* **Exercise goal**:
Return all of the data exactly as given.

* **Information provided**:
·····

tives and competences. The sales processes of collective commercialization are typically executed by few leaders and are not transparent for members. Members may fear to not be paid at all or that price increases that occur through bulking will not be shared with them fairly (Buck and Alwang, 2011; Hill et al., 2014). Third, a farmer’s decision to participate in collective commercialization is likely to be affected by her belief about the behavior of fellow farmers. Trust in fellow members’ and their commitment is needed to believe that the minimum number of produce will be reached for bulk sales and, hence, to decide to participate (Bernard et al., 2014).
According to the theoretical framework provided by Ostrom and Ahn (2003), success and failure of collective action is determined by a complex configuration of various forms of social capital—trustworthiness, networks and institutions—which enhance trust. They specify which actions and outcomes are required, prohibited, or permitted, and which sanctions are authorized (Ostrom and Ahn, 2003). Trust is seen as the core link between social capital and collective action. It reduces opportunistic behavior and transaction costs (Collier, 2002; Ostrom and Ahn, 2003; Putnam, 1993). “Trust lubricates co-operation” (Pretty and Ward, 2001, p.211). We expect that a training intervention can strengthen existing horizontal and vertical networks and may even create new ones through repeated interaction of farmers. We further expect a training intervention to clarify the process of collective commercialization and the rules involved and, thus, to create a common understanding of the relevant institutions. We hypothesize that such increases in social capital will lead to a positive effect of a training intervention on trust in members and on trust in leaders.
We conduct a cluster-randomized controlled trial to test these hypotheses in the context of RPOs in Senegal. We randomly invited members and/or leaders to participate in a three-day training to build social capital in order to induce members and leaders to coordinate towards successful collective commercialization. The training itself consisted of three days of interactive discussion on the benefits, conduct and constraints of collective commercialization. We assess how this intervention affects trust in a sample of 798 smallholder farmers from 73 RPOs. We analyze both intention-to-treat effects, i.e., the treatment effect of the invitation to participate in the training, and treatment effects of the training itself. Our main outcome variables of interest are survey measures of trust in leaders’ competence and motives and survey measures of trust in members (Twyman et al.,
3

·····

* **Problem solution**:
tives and competences. The sales processes of collective commercialization are typically executed by few leaders and are not transparent for members. Members may fear to not be paid at all or that price increases that occur through bulking will not be shared with them fairly (Buck and Alwang, 2011; Hill et al., 2014). Third, a farmer’s decision to participate in collective commercialization is likely to be affected by her belief about the behavior of fellow farmers. Trust in fellow members’ and their commitment is needed to believe that the minimum number of produce will be reached for bulk sales and, hence, to decide to participate (Bernard et al., 2014).
According to the theoretical framework provided by Ostrom and Ahn (2003), success and failure of collective action is determined by a complex configuration of various forms of social capital—trustworthiness, networks and institutions—which enhance trust. They specify which actions and outcomes are required, prohibited, or permitted, and which sanctions are authorized (Ostrom and Ahn, 2003). Trust is seen as the core link between social capital and collective action. It reduces opportunistic behavior and transaction costs (Collier, 2002; Ostrom and Ahn, 2003; Putnam, 1993). “Trust lubricates co-operation” (Pretty and Ward, 2001, p.211). We expect that a training intervention can strengthen existing horizontal and vertical networks and may even create new ones through repeated interaction of farmers. We further expect a training intervention to clarify the process of collective commercialization and the rules involved and, thus, to create a common understanding of the relevant institutions. We hypothesize that such increases in social capital will lead to a positive effect of a training intervention on trust in members and on trust in leaders.
We conduct a cluster-randomized controlled trial to test these hypotheses in the context of RPOs in Senegal. We randomly invited members and/or leaders to participate in a three-day training to build social capital in order to induce members and leaders to coordinate towards successful collective commercialization. The training itself consisted of three days of interactive discussion on the benefits, conduct and constraints of collective commercialization. We assess how this intervention affects trust in a sample of 798 smallholder farmers from 73 RPOs. We analyze both intention-to-treat effects, i.e., the treatment effect of the invitation to participate in the training, and treatment effects of the training itself. Our main outcome variables of interest are survey measures of trust in leaders’ competence and motives and survey measures of trust in members (Twyman et al.,
3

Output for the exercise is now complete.